---------- SOURCE MATERIAL ----------

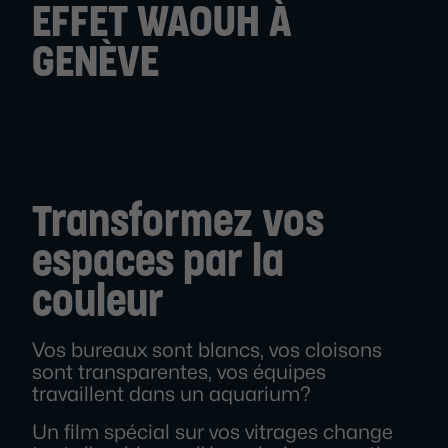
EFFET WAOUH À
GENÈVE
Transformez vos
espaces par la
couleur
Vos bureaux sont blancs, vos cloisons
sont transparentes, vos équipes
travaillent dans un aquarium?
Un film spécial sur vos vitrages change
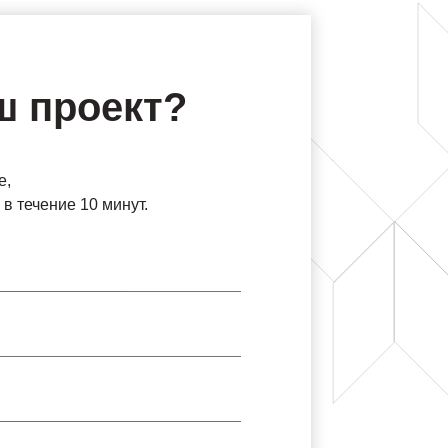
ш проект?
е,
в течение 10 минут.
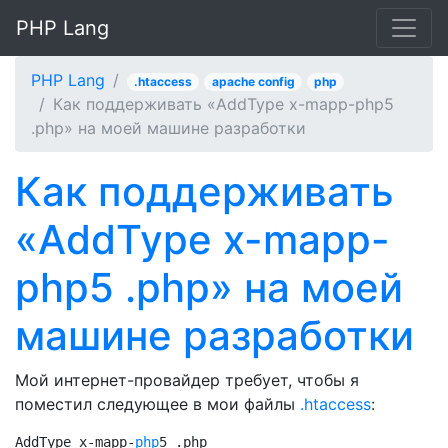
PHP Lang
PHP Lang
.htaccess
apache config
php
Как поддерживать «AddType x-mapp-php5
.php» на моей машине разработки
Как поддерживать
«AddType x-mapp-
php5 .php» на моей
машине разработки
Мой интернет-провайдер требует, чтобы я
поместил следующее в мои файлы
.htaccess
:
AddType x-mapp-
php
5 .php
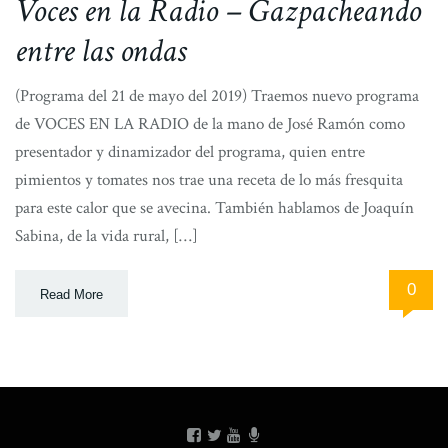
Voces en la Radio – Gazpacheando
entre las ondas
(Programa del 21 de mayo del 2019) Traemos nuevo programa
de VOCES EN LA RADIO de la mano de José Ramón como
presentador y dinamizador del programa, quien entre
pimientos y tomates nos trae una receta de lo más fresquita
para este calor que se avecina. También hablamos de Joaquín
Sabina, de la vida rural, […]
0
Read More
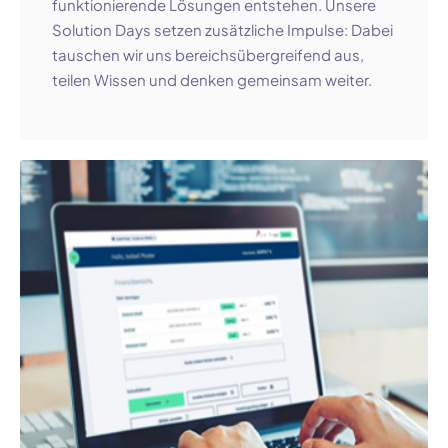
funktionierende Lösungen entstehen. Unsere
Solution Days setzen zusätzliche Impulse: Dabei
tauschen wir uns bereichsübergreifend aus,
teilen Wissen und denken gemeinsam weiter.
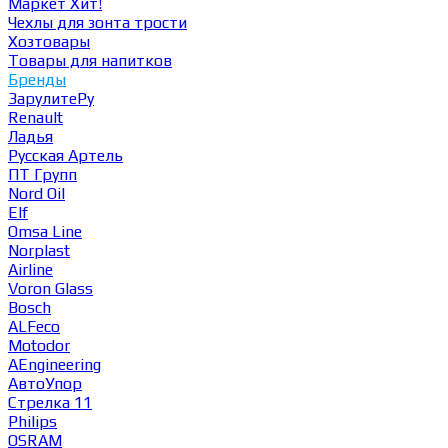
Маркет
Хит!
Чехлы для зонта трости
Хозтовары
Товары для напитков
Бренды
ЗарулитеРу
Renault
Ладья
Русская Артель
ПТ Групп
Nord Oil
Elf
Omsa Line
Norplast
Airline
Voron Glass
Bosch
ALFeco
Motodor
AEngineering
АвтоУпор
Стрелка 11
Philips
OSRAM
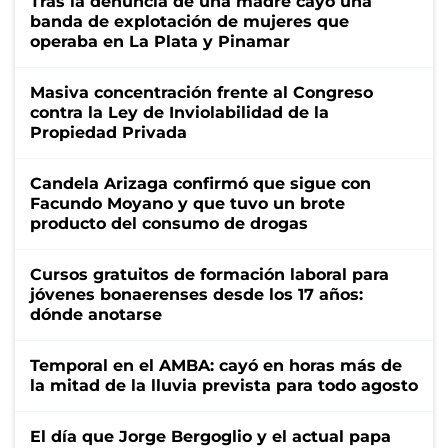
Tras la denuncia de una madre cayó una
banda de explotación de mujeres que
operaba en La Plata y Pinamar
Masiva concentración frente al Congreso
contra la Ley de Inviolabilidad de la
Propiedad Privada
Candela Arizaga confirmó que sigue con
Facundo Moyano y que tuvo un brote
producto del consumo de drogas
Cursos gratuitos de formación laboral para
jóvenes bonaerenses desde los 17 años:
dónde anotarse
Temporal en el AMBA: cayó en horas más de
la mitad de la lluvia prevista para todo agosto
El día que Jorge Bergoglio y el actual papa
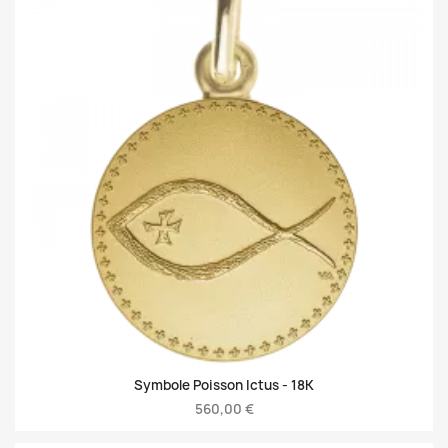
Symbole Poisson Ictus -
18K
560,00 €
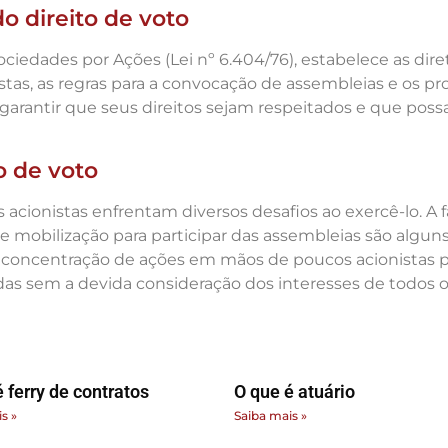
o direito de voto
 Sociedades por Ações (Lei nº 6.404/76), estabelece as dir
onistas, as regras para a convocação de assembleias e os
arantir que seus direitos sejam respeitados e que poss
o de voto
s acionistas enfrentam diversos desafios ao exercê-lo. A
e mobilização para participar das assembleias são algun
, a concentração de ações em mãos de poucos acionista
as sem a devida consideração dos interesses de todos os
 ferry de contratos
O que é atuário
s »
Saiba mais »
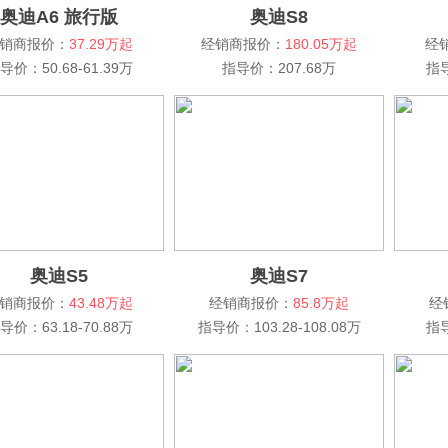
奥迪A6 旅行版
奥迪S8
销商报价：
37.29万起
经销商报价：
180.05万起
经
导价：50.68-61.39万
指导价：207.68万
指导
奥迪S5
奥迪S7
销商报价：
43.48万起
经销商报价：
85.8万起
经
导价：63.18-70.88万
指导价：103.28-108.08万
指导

----------

(PROBLEM STATEMENT)
The expected output is every line of the records in which the string "assembleias" appears.

(EXERCISE OUTPUT)
onistas, as regras para a convocação de assembleias e os
e mobilização para participar das assembleias são algun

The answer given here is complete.